Reading passage:
####################

United States District Court, D. Colorado

May 27, 2014

TERRY MARGHEIM, Plaintiff,
v.
KENNETH R. BUCK, Weld County District Attorney; EMELA BULJKO, DDA; GREELEY POLICE CHIEF; JOHN BARBER; STEPHEN PERKINS; and ELLIS, Officer, Defendants.

ORDER GRANTING IN PART AND DENYING IN PART PLAINTIFF'S MOTION FOR RELIEF FROM JUDGMENT PURSUANT TO RULE 60(b)

WILLIAM J. MARTÍNEZ, District Judge.

Pro se plaintiff Terry Margheim ("Plaintiff") brings this case pursuant to 42 U.S.C. § 1983 against Defendants Kenneth R. Buck, Emela Buljko, the Greeley, Colo. Police Chief, John Barber, Stephen Perkins, and Officer Ellis (collectively "Defendants"), alleging violations of the Fourth and Fourteenth Amendments to the U.S. Constitution. This matter is before the Court on Plaintiff's Motion for Relief from Judgment or Order Pursuant to Rule 60(b) ("Motion"). (ECF No. 45.) For the reasons set forth below, the Motion is granted as to Defendant Buljko, and denied as to the remaining Defendants.

I. BACKGROUND

The relevant facts, as pled in the Amended Complaint, are as follows. On April 21, 2010, Defendant Buljko signed an affidavit that included false information, upon which a warrant was issued for Plaintiff's arrest. (Am. Compl. (ECF No. 8)[1] p. 4.) Pursuant to the warrant, Plaintiff was arrested on May 7, 2010 by Defendants Barber, Perkins, and Ellis, all Greeley Police Officers. ( Id. ) During a search incident to Plaintiff's arrest, evidence was discovered, which was used to hold Plaintiff in Weld County jail on criminal charges. ( Id. at 2, 4.)

While Plaintiff was in custody, Courtney Graham moved into Plaintiff's home without his permission. ( Id. at 5.) Plaintiff's mother, who held power of attorney for him, attempted to have Ms. Graham removed from Plaintiff's home by contacting the Greeley Police Department. ( Id. ) Plaintiff also sent a letter to the Greeley Police regarding Ms. Graham. ( Id. ) The Greeley Police refused to assist Plaintiff or his mother in removing Ms. Graham from Plaintiff's house, informing Plaintiff that because he was in a common law marriage with Ms. Graham, nothing would be done. ( Id. ) Plaintiff was not, in fact, in a common law marriage with Ms. Graham. ( Id. ) Plaintiff wrote letters regarding Ms. Graham to Defendant Buck, the Weld County District Attorney, and to Defendant Greeley Police Chief, but received no reply. ( Id. ) Plaintiff then hired an attorney to assist him to evict Ms. Graham, but she was gone by the time the eviction was attempted, and the house had been "looted, vand[a]lized and repossessed". ( Id. at 2, 5.)

On December 12, 2011, the charges against Plaintiff were dismissed and he was released from custody. ( Id. at 2, 4.) Plaintiff is currently incarcerated on apparently unrelated charges. ( See ECF No. 53 at 1.)

####################

Your assignment:
Answer these from the court order, one line each:
(a) On what date did Defendant Buljko sign the affidavit?
(b) Which three Greeley Police Officers arrested Plaintiff?
(c) On what date were the charges against Plaintiff dismissed?

Dataset section:
####################

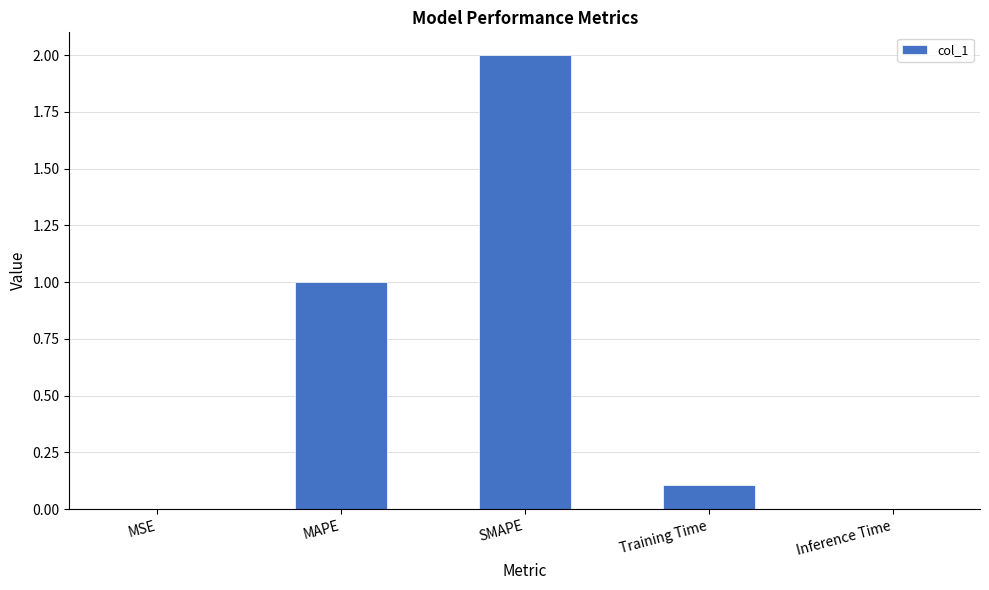

The chart shows a value of 0.7 at MAPE. True or false?

False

####################

Task output:
(a) April 21, 2010
(b) Barber, Perkins, and Ellis
(c) December 12, 2011